Transferrin in combination with induction chemotherapy improves outcomes in mouse models of acute myeloid leukemia

Acute myeloid leukemia (AML) is an aggressive leukemia with high rates of chemoresistance and relapse. Patients with AML undergoing induction chemotherapy often have delayed erythropoietic recovery and febrile neutropenia.
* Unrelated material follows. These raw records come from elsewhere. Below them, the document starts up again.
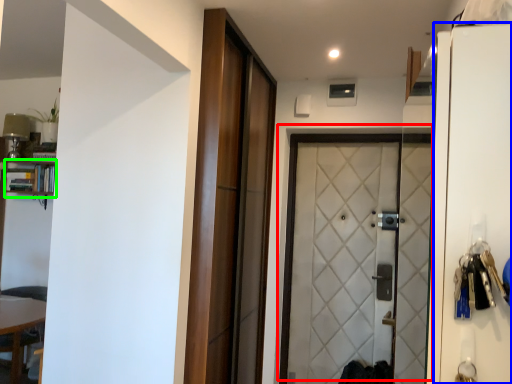
Question: Considering the real-world distances, which object is farthest from door (highlighted by a red box)? screen door (highlighted by a blue box) or bookshelf (highlighted by a green box)?

Choices:
 (A) screen door
 (B) bookshelf

Answer: (A)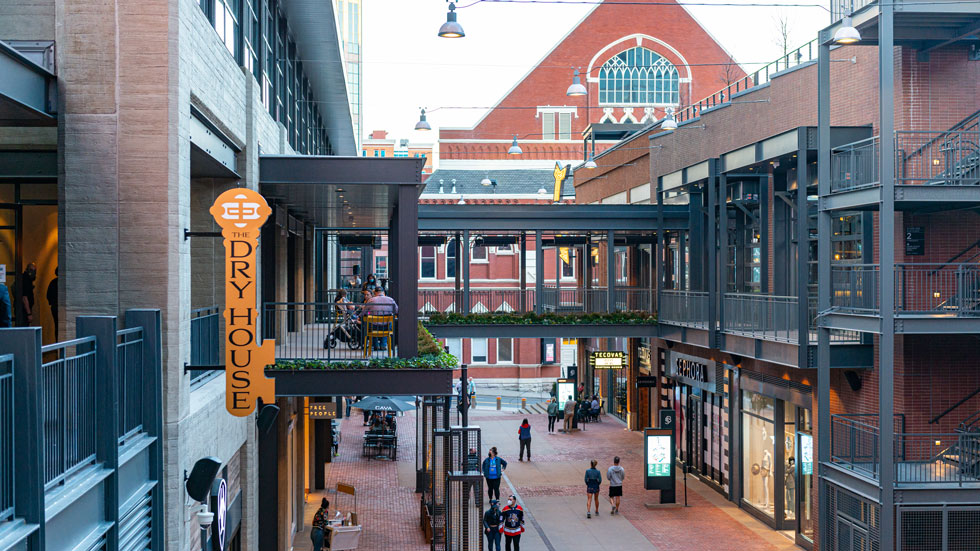
Locate an element on the screen. The width and height of the screenshot is (980, 551). techovas neon sign is located at coordinates (608, 360).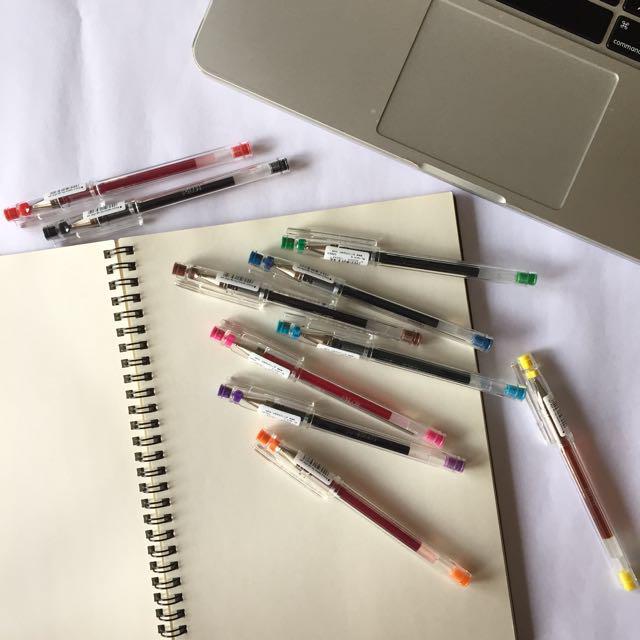
Identify the location of pens. (224, 154), (257, 176), (394, 256), (364, 300), (301, 306), (362, 342), (289, 365), (317, 415), (324, 477), (544, 413).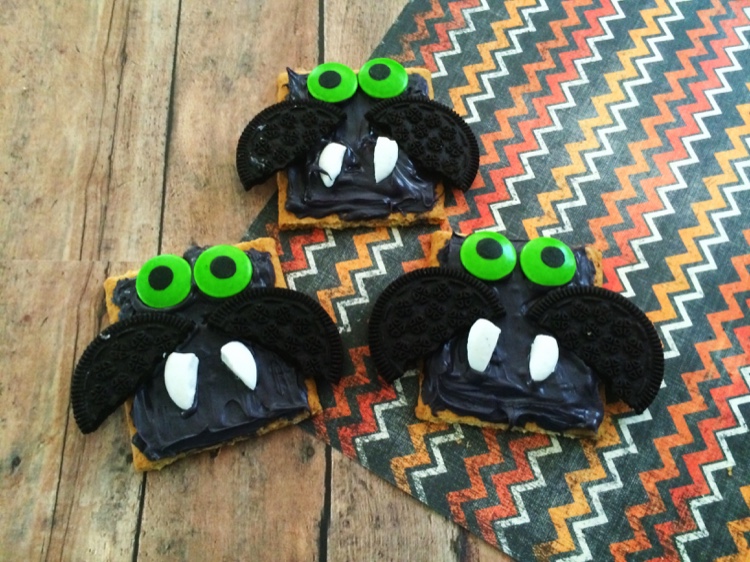
In order to click on cracks between boards in this screenshot , I will do `click(316, 22)`, `click(168, 187)`.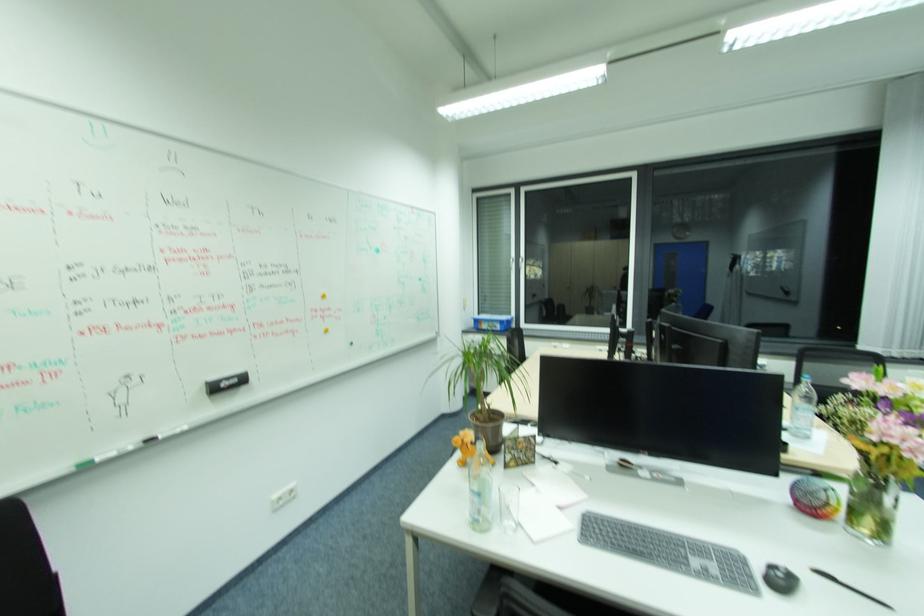
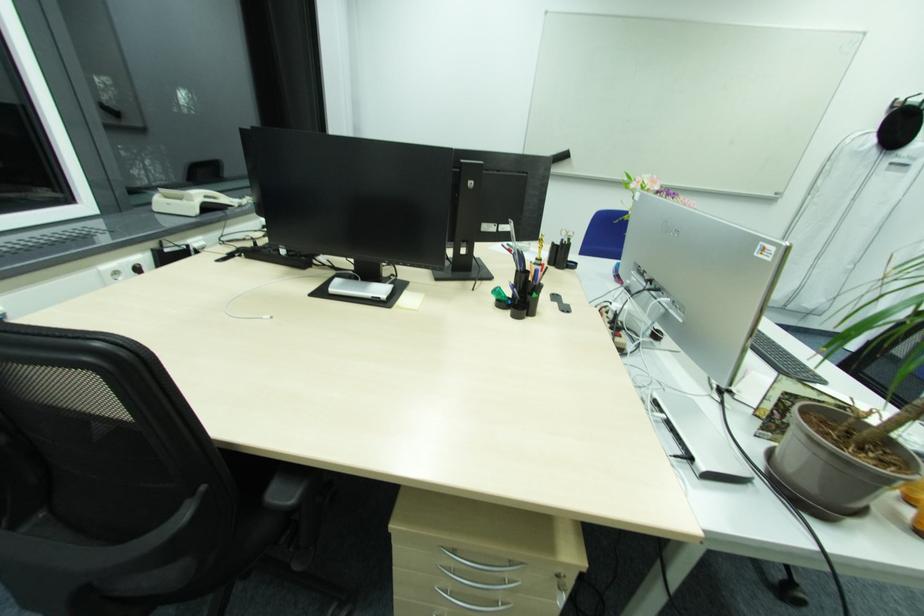
Question: I am providing you with two images of the same scene from different viewpoints. After the viewpoint changes to image2, which objects are now occluded?

Choices:
 (A) cabinet lock
 (B) pair of scissors
 (C) blue pen
 (D) none of these

Answer: (D)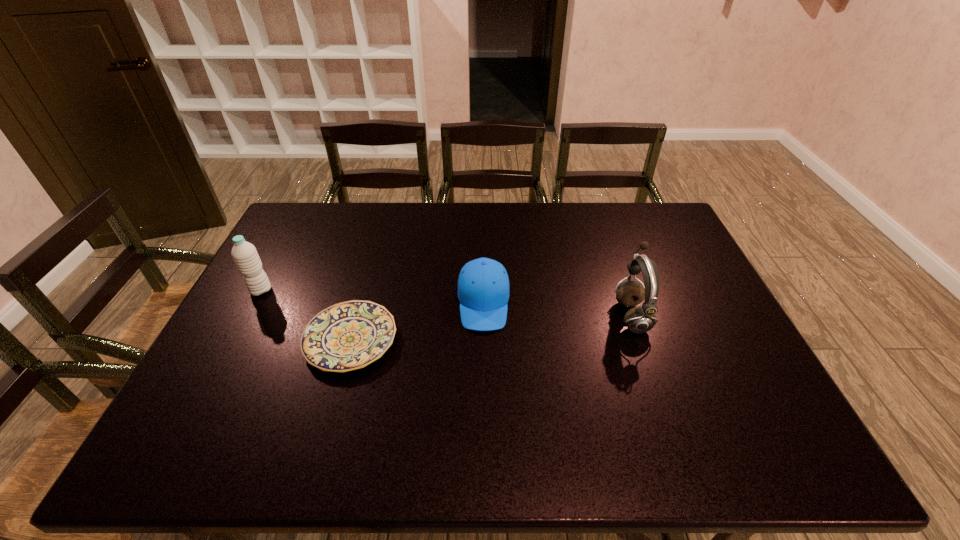
I want to click on empty location between the second object from right to left and the rightmost object, so click(x=558, y=309).

At what (x,y) coordinates should I click in order to perform the action: click on free space between the third object from right to left and the leftmost object. Please return your answer as a coordinate pair (x, y). The image size is (960, 540). Looking at the image, I should click on (305, 315).

Find the location of `free area in between the third object from left to right and the water bottle`. free area in between the third object from left to right and the water bottle is located at coordinates (372, 296).

Where is `free space between the leftmost object and the rightmost object`? free space between the leftmost object and the rightmost object is located at coordinates (446, 303).

The height and width of the screenshot is (540, 960). I want to click on vacant area between the shortest object and the leftmost object, so click(x=305, y=315).

I want to click on vacant space that's between the shortest object and the cap, so click(x=417, y=321).

Identify the location of object identified as the second closest to the third object from left to right. (641, 319).

This screenshot has width=960, height=540. What are the coordinates of `object that is the closest to the shortest object` in the screenshot? It's located at (483, 286).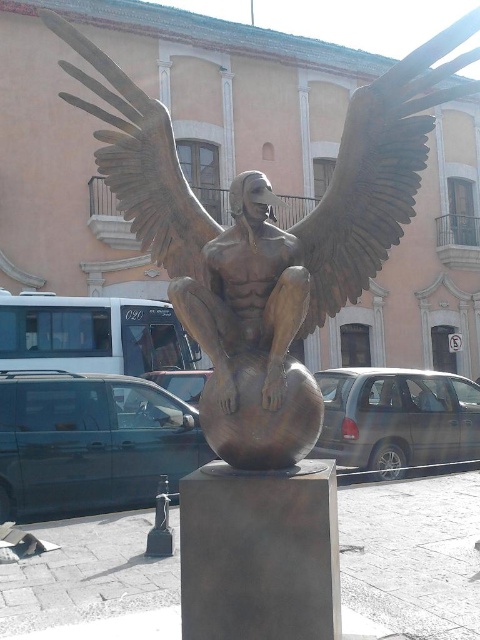
Does bronze wing at upper center appear on the left side of bronze wings at upper left?

No, bronze wing at upper center is not to the left of bronze wings at upper left.

Is bronze wing at upper center positioned behind bronze wings at upper left?

No, bronze wing at upper center is closer to the viewer.

Does point (365, 240) come in front of point (135, 208)?

Yes.

Find the location of a particular element. This screenshot has width=480, height=640. bronze wing at upper center is located at coordinates (376, 172).

Can you confirm if bronze statue at center is thinner than bronze wings at upper left?

No.

Who is more distant from viewer, (x=264, y=320) or (x=177, y=227)?

The point (x=177, y=227) is more distant.

This screenshot has width=480, height=640. I want to click on bronze statue at center, so click(x=268, y=237).

Between bronze statue at center and bronze wing at upper center, which one appears on the left side from the viewer's perspective?

Positioned to the left is bronze statue at center.

Is bronze statue at center behind bronze wing at upper center?

No.

The height and width of the screenshot is (640, 480). What are the coordinates of `bronze statue at center` in the screenshot? It's located at (268, 237).

Identify the location of bronze statue at center. (268, 237).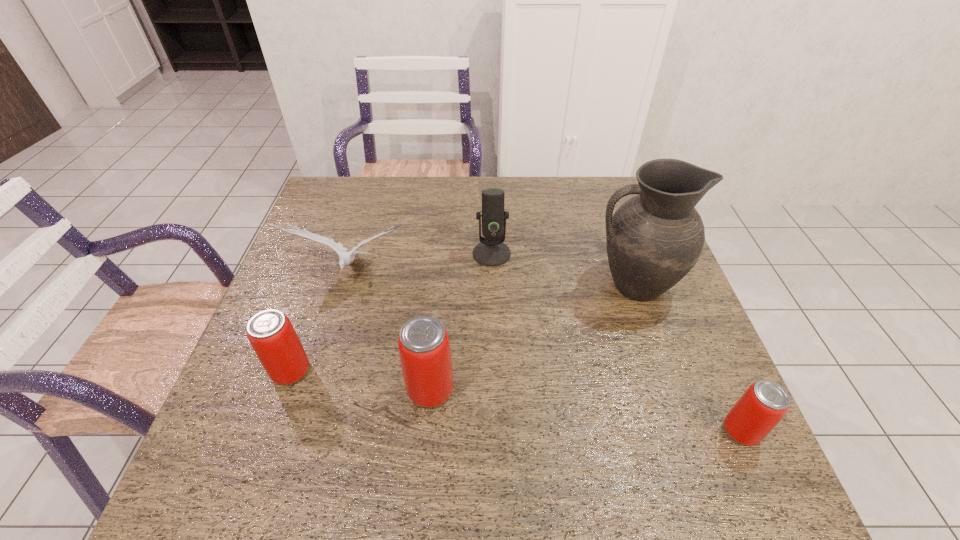
This screenshot has height=540, width=960. In order to click on free area in between the second tallest beer can and the shortest object in this screenshot , I will do `click(516, 401)`.

Locate an element on the screen. The width and height of the screenshot is (960, 540). empty space that is in between the tallest object and the second beer can from right to left is located at coordinates (532, 338).

Where is `vacant area between the second beer can from left to right and the gull`? The width and height of the screenshot is (960, 540). vacant area between the second beer can from left to right and the gull is located at coordinates (392, 331).

Locate an element on the screen. The height and width of the screenshot is (540, 960). free point between the gull and the tallest object is located at coordinates (492, 279).

Find the location of a particular element. vacant space in between the microphone and the rightmost beer can is located at coordinates (616, 342).

The width and height of the screenshot is (960, 540). I want to click on free space between the second tallest beer can and the pitcher, so click(x=462, y=328).

The image size is (960, 540). In order to click on vacant region between the second beer can from left to right and the gull in this screenshot , I will do (x=392, y=331).

Choose which object is the second nearest neighbor to the gull. Please provide its 2D coordinates. Your answer should be formatted as a tuple, i.e. [(x, y)], where the tuple contains the x and y coordinates of a point satisfying the conditions above.

[(270, 333)]

Select which object is the fifth closest to the pitcher. Please provide its 2D coordinates. Your answer should be formatted as a tuple, i.e. [(x, y)], where the tuple contains the x and y coordinates of a point satisfying the conditions above.

[(270, 333)]

Identify the location of beer can identified as the closest to the leftmost beer can. This screenshot has width=960, height=540. (424, 348).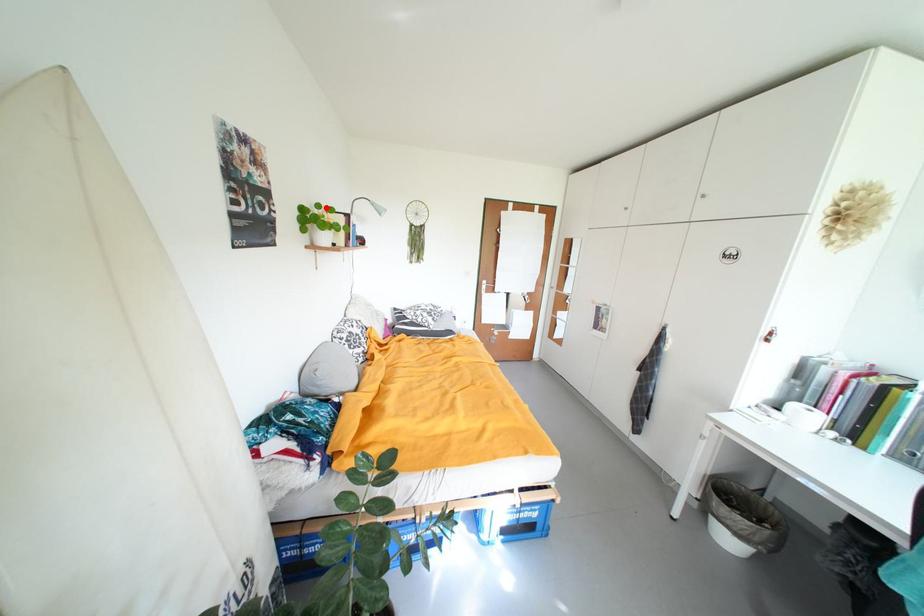
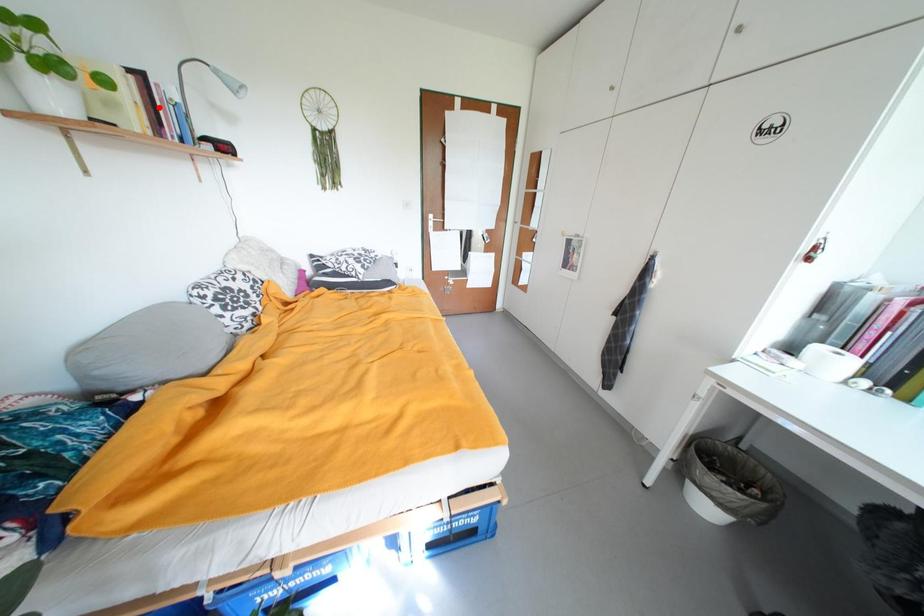
I am providing you with two images of the same scene from different viewpoints. A red point is marked on the first image and another point is marked on the second image. Is the red point in image1 aligned with the point shown in image2?

No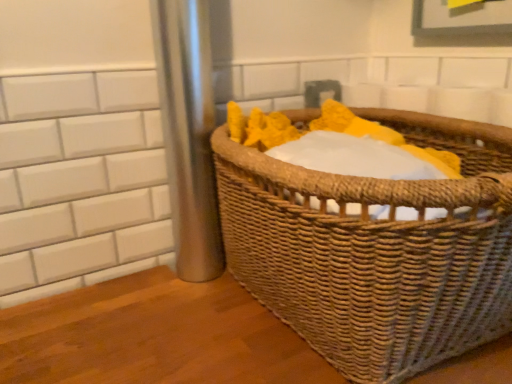
In order to face woven brown picnic basket at center, should I rotate leftwards or rightwards?

You should rotate right by 15.348 degrees.

The image size is (512, 384). Describe the element at coordinates (376, 249) in the screenshot. I see `woven brown picnic basket at center` at that location.

Find the location of a particular element. Image resolution: width=512 pixels, height=384 pixels. woven brown picnic basket at center is located at coordinates (376, 249).

What are the coordinates of `woven brown picnic basket at center` in the screenshot? It's located at (376, 249).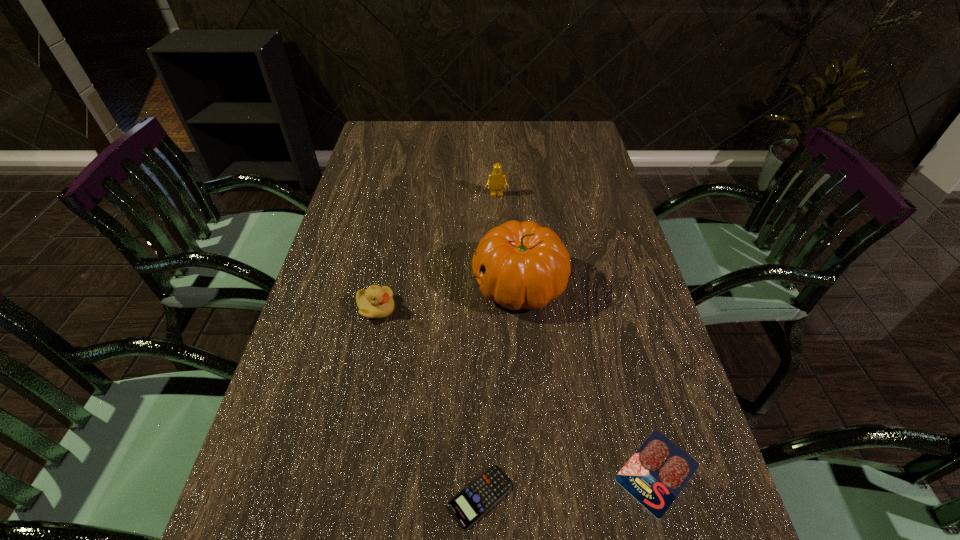
Identify which object is located as the third nearest to the tallest object. Please provide its 2D coordinates. Your answer should be formatted as a tuple, i.e. [(x, y)], where the tuple contains the x and y coordinates of a point satisfying the conditions above.

[(655, 475)]

Locate an element on the screen. The image size is (960, 540). vacant region that satisfies the following two spatial constraints: 1. on the face of the rightmost object; 2. on the left side of the farthest object is located at coordinates (509, 471).

Locate an element on the screen. vacant space that satisfies the following two spatial constraints: 1. on the face of the Lego; 2. on the beak of the third shortest object is located at coordinates (502, 309).

Locate an element on the screen. This screenshot has width=960, height=540. vacant position in the image that satisfies the following two spatial constraints: 1. on the face of the farthest object; 2. on the beak of the duckling is located at coordinates (502, 309).

Where is `free space in the image that satisfies the following two spatial constraints: 1. on the face of the Lego; 2. on the beak of the leftmost object`? Image resolution: width=960 pixels, height=540 pixels. free space in the image that satisfies the following two spatial constraints: 1. on the face of the Lego; 2. on the beak of the leftmost object is located at coordinates (502, 309).

Locate an element on the screen. vacant space that satisfies the following two spatial constraints: 1. on the beak of the duckling; 2. on the right side of the calculator is located at coordinates (336, 497).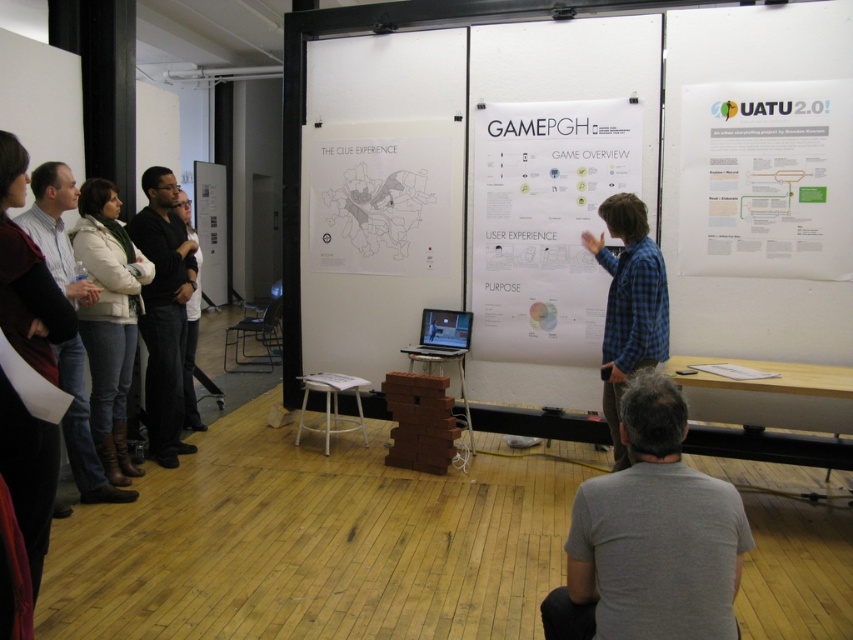
Question: In this image, where is white paper poster at upper right located relative to white knit sweater at left?

Choices:
 (A) right
 (B) left

Answer: (A)

Question: Can you confirm if white paper map at center is bigger than white knit sweater at left?

Choices:
 (A) no
 (B) yes

Answer: (A)

Question: Which object appears closest to the camera in this image?

Choices:
 (A) blue plaid shirt at center
 (B) gray cotton shirt at lower center

Answer: (B)

Question: Which point appears closest to the camera in this image?

Choices:
 (A) (573, 621)
 (B) (204, 422)

Answer: (A)

Question: Is white paper poster at center further to the viewer compared to dark blue jeans at left?

Choices:
 (A) no
 (B) yes

Answer: (A)

Question: Which object is the farthest from the black leather jacket at left?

Infection is a leading cause of mortality in this population. There is an unmet need to improve disease-specific outcomes in patients with AML undergoing cytotoxic chemotherapy. AML, at diagnosis, is characterized by increased levels of circulating iron due to erythroid block and cell death, which is further aggravated upon intensive chemotherapy. We hypothesized that iron, particularly toxic non–transferrin-bound iron (NTBI), can be redistributed away from AML cells and bacteria into nonmalignant transferrin receptor (CD71)–expressing cells by administering exogenous iron-free apotransferrin (apoTF). Using mouse models of AML, we show that mice treated with human apoTF had decreased NTBI and increased bone marrow erythropoiesis and B cell responses. ApoTF treatment resulted in normalization of bone marrow blood vessels and reduction of lipid peroxidation in endothelial cells. Crucially, apoTF combined with chemotherapy resulted in a reduction of AML cells and in improved survival, which was dependent on adaptive immunity. We established a murine model of Escherichia coli sepsis in leukemic mice receiving chemotherapy. We show that apoTF administration increased the survival of E. coli –infected mice. Mechanistically, apoTF treatment decreased the levels of circulating C-C motif chemokine ligand 2 (CCL2) and interleukin-6 through reduced expression of CCL2 in lipopolysaccharide-polarized macrophages. Our results demonstrate an overall benefit of iron redistribution induced by transferrin in combination with cytotoxic chemotherapy in AML.